Unusual Base Pair between Two 2-Thiouridines and Its Implication for Nonenzymatic RNA Copying

2-Thiouridine (s²U) is a nucleobase modification that confers enhanced efficiency and fidelity both on modern tRNA codon translation and on nonenzymatic and ribozyme-catalyzed RNA copying. We have discovered an unusual base pair between two 2-thiouridines that stabilizes an RNA duplex to a degree that is comparable to that of a native A:U base pair. High-resolution crystal structures indicate similar base-pairing geometry and stacking interactions in duplexes containing s²U:s²U compared to those with U:U pairs.
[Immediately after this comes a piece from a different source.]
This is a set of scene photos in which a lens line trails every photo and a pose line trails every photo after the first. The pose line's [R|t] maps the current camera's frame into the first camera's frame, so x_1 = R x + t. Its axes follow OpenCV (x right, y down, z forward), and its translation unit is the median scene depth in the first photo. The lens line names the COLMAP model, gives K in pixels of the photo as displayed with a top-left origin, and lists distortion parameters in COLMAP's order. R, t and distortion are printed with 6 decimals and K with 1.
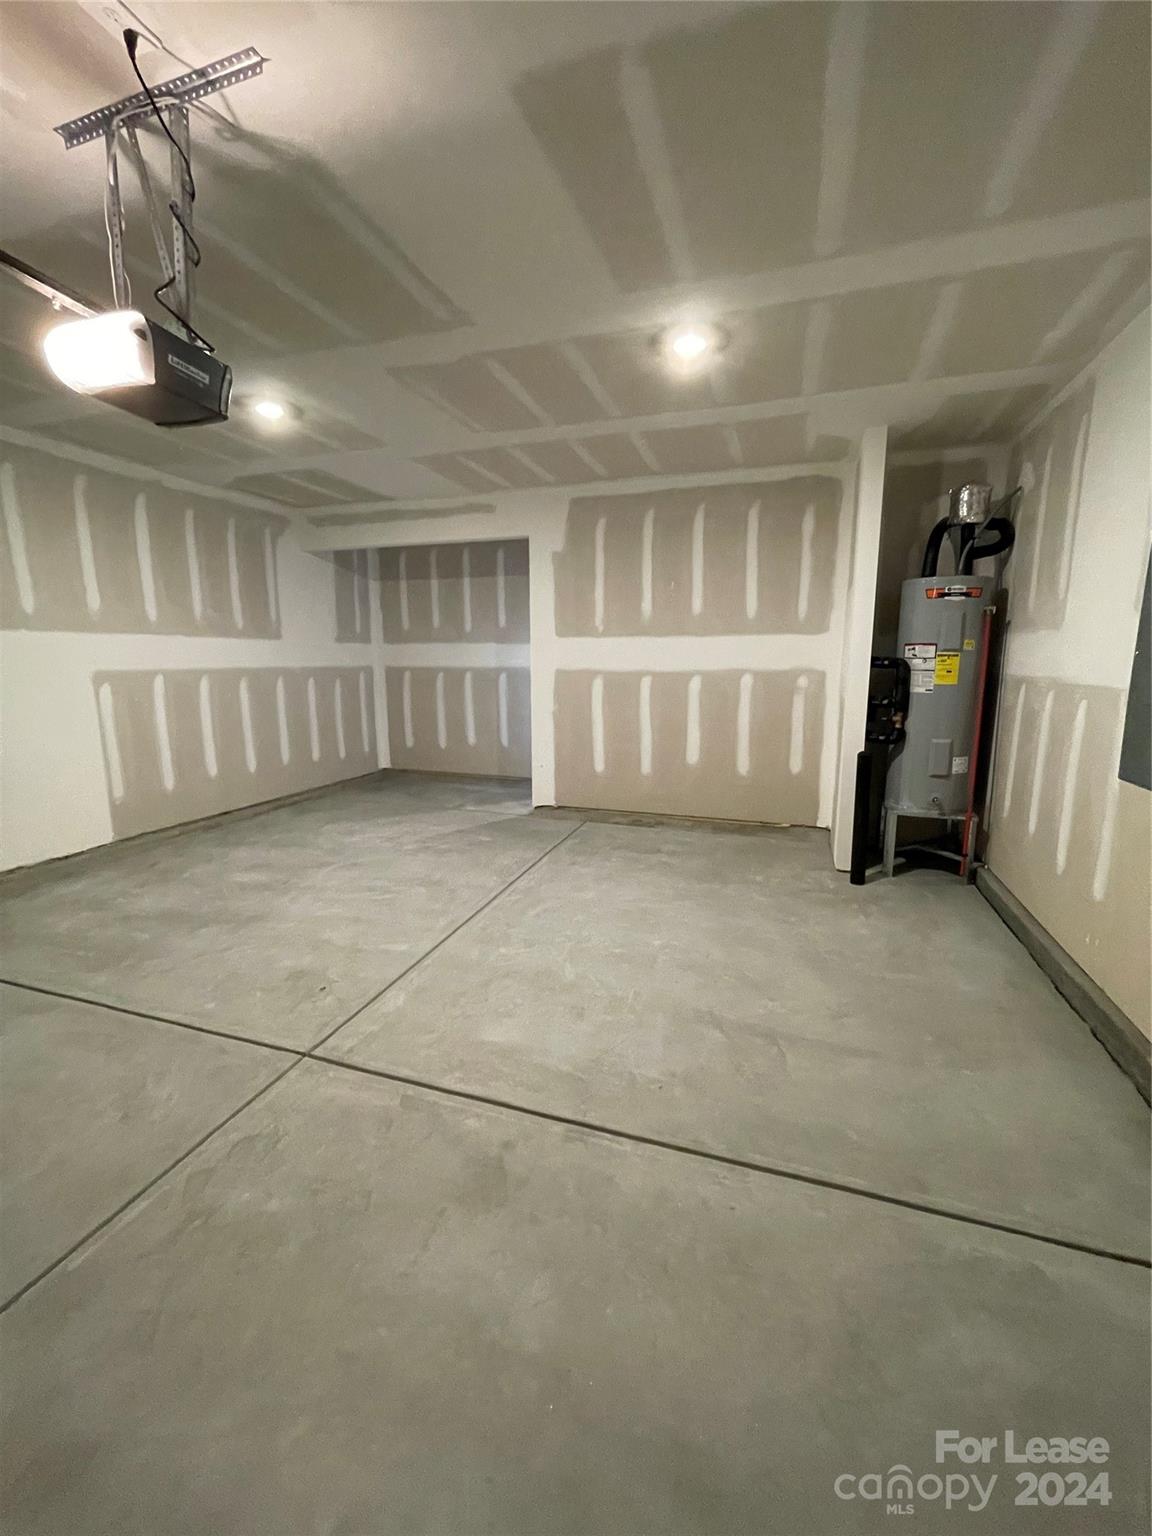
lens RADIAL K [[614.1, 0, 567.7], [0, 614.1, 758.2], [0, 0, 1]] dist [-0.004134, -0.000081]
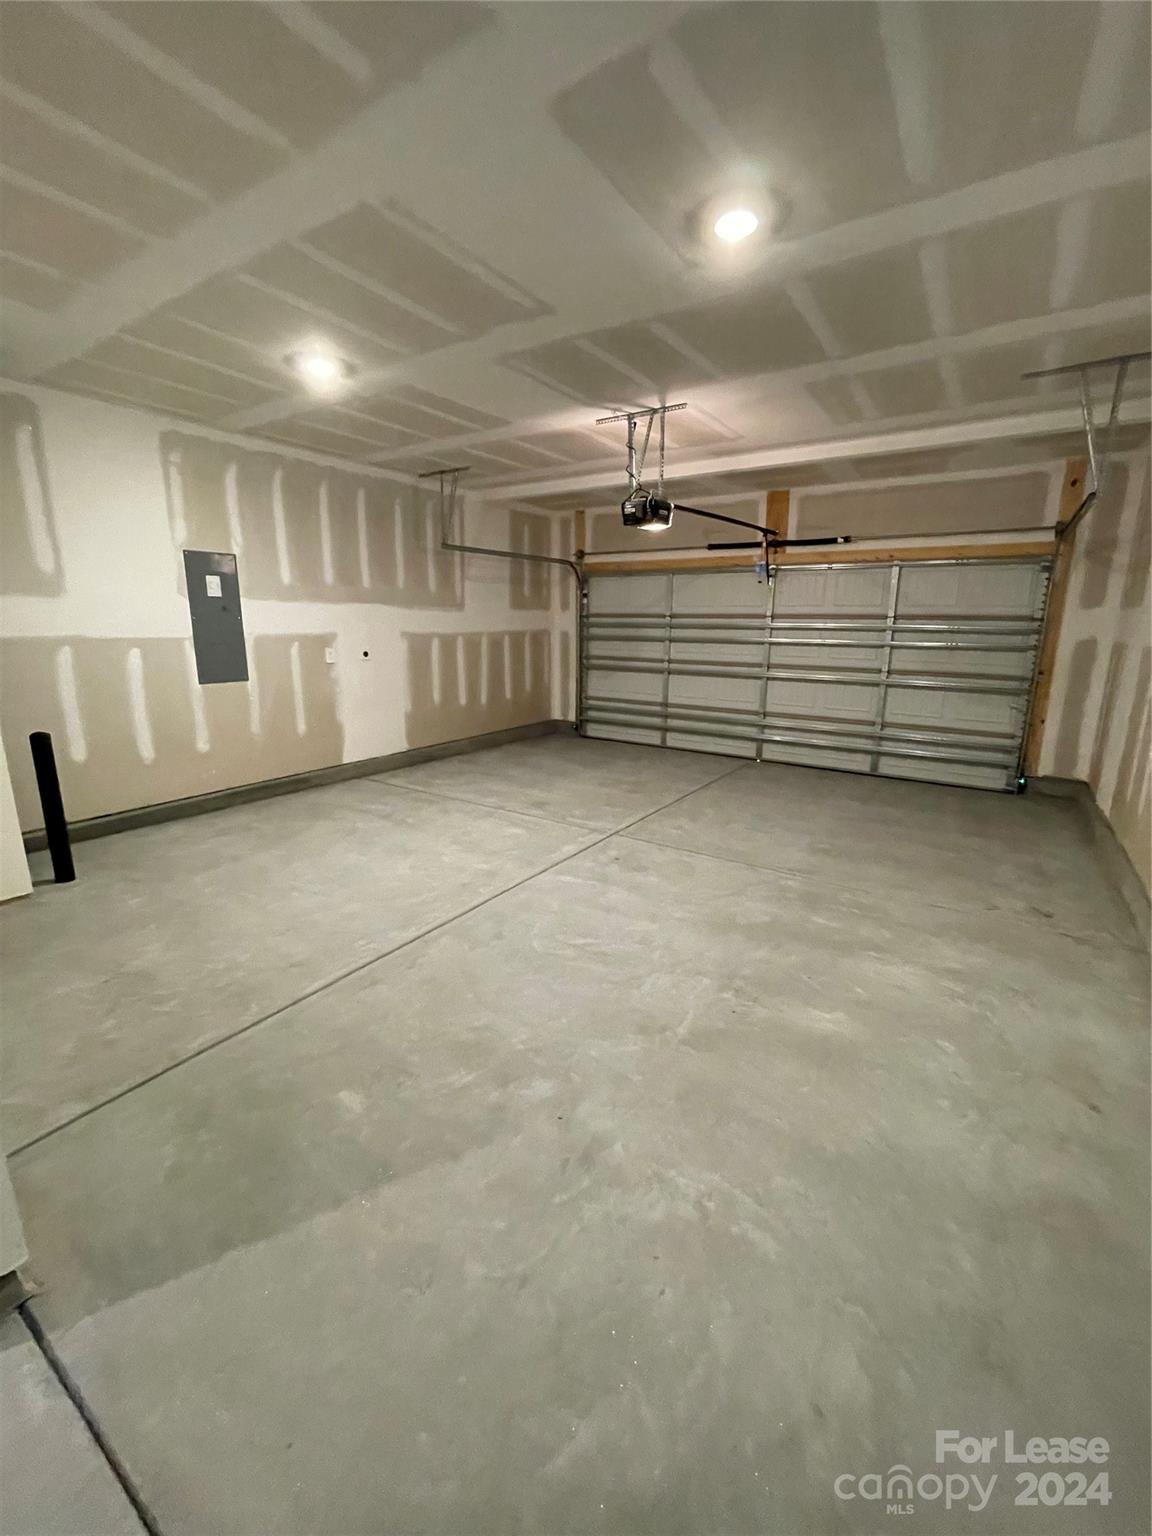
lens RADIAL K [[614.1, 0, 567.7], [0, 614.1, 758.2], [0, 0, 1]] dist [-0.004134, -0.000081]
pose [[-0.964141, -0.066037, 0.257043, -0.518686], [0.036493, 0.926358, 0.374873, -0.312783], [-0.262869, 0.370810, -0.890730, 1.800661]]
Notably, the C═O···H-N hydrogen bond in the U:U pair is replaced with a C═S···H-N hydrogen bond in the s²U:s²U base pair. The thermodynamic stability of the s²U:s²U base pair suggested that this self-pairing might lead to an increased error frequency during nonenzymatic RNA copying. However, competition experiments show that s²U:s²U base-pairing induces only a low level of misincorporation during nonenzymatic RNA template copying because the correct A:s²U base pair outcompetes the slightly weaker s²U:s²U base pair. In addition, even if an s²U is incorrectly incorporated, the addition of the next base is greatly hindered. This strong stalling effect would further increase the effective fidelity of nonenzymatic RNA copying with s²U. Our findings suggest that s²U may enhance the rate and extent of nonenzymatic copying with only a minimal cost in fidelity.